Replies - defensive study design
- Artificial situation, no one expects that! SO then what is plausible in this context? So the artificial problem will need to be plausible given the current state of ecological knowledge. It’s causal structure and parameters must also be plausible. It should be designed such that the ‘true’ answer(s) is/are difficult or maybe even impossible to obtain. And it must have the following characteristics (ala the reverse-chess problem)
- Aha! I couldn’t see it before, even though I believed I was right!
- I see it now.
- OF COURSE your answer is the correct answer (ecologists must think that the correct answer is plausible ecologically)
1 TRUE solution? 3 TRUE solutions?
We can measure how people deviate from each other, how they deviate from the truth, OR chunks of the truth.
In a 3-solution problem, the herd might converge and pick only one or a handful of answers, and reject others.
What materials would we need to show people to have these three chess-problem characteristics?
- Provide some visual representation such as a DAG, we make it a dynamic but robust and interactive implementation, whereby the user gets to play and put in numbers within the ball-park.
- Using the DAG< you could show people the method implementation of the true model, and allow them to compare it side-by-side to their model.

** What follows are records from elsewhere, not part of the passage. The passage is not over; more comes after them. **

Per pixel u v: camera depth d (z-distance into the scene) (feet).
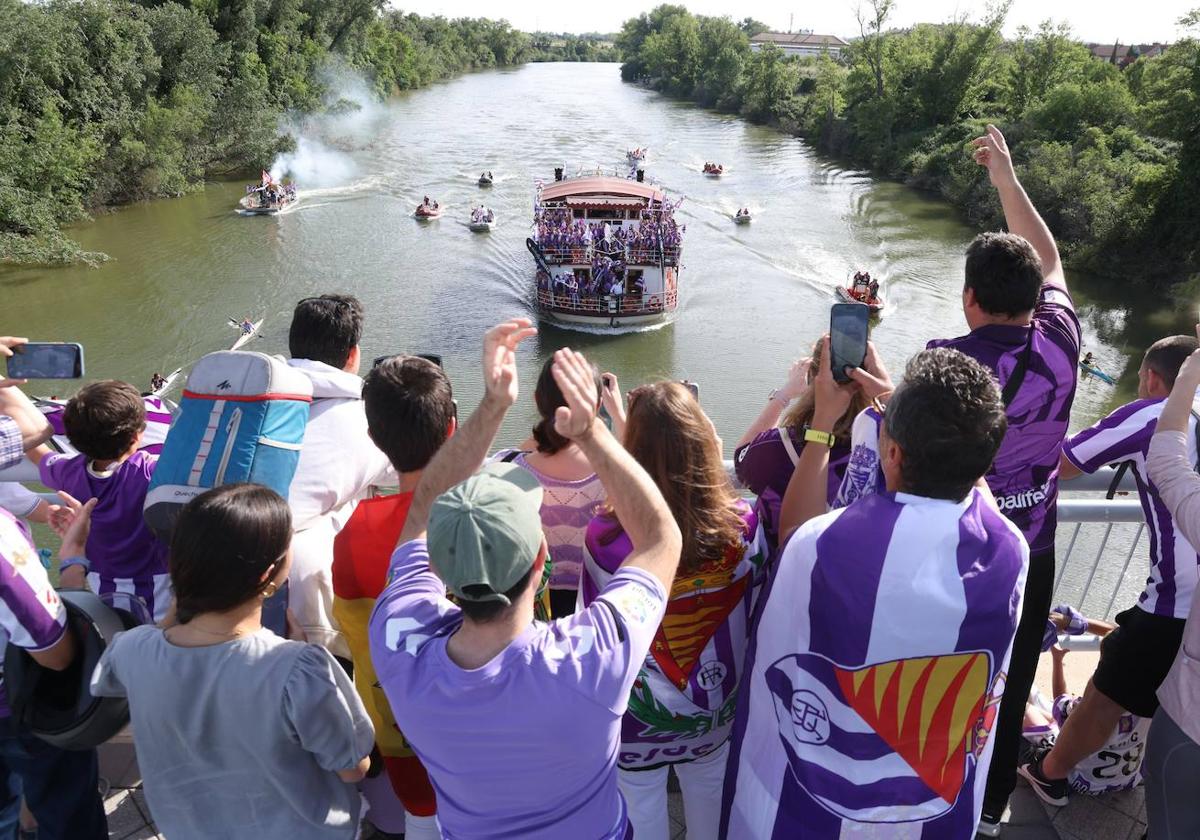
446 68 447.01
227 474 9.43
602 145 251.19
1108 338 122.21
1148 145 173.88
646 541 7.09
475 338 120.98
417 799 9.84
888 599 7.30
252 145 197.06
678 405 8.38
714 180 211.20
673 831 11.82
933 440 7.12
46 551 12.06
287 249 151.84
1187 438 9.80
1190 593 10.37
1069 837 11.59
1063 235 158.30
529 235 164.76
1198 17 144.15
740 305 136.98
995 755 11.15
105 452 10.51
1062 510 13.26
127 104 170.50
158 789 8.07
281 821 8.11
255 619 8.02
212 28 209.15
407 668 6.57
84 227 159.12
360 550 9.17
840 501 9.13
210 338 116.26
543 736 6.37
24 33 149.18
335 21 273.75
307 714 7.72
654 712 8.97
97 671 8.18
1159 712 9.58
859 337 8.81
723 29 368.68
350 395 11.47
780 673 7.97
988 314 9.79
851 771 7.63
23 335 115.14
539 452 10.34
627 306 126.52
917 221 178.50
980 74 227.81
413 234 163.32
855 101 246.88
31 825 11.30
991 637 7.41
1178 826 9.48
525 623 6.52
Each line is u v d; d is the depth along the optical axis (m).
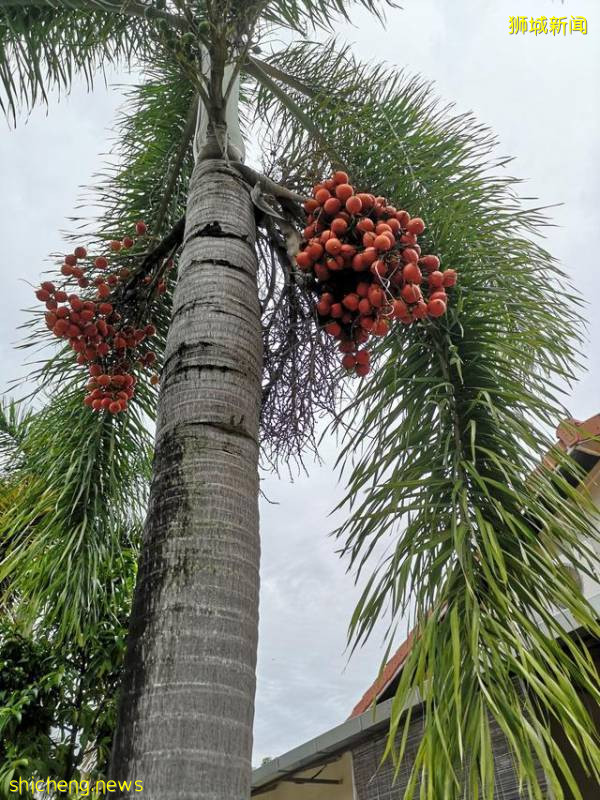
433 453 2.11
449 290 2.46
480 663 1.57
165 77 3.78
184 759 1.32
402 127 2.98
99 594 3.45
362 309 2.19
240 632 1.52
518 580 1.75
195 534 1.60
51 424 3.38
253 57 3.25
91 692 3.43
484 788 1.34
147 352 3.33
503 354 2.38
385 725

BUT… how would you know if wrong? What if they don’t believe me, the mere post-grad student, and they with their 30 years of experience refuse to believe that they are right?
Answer: you use people’s own evaluation criteria! You ask people whether they thought colleague Bill’s answer was plausible. From this you devise their evaluation criteria.
AND THEN, and here’s the cool part. You use the same evaluation criteria on their model. However, as Mulkay and Gilbert have shown, there is often an epistemic-shift in people’s criteria, depending on whether they are evaluating their own work, or other’s work – and people are MUCH harsher on others work and much more lenient on their own work. (Mulkay and Gilbert, Mere vs. actual replication, stuff that FF has mentioned in her talks).
SO, we need to account for this epistemic-shift in people’s internal evaluation criteria. Neil says that there might be some way to systematically design a study such that we can control for this. Have a look at the red-card study.
- Read the red-card study
- 5-minute presentation on the red-card study. No Notes. No slides.
- Read Mere vs actual replication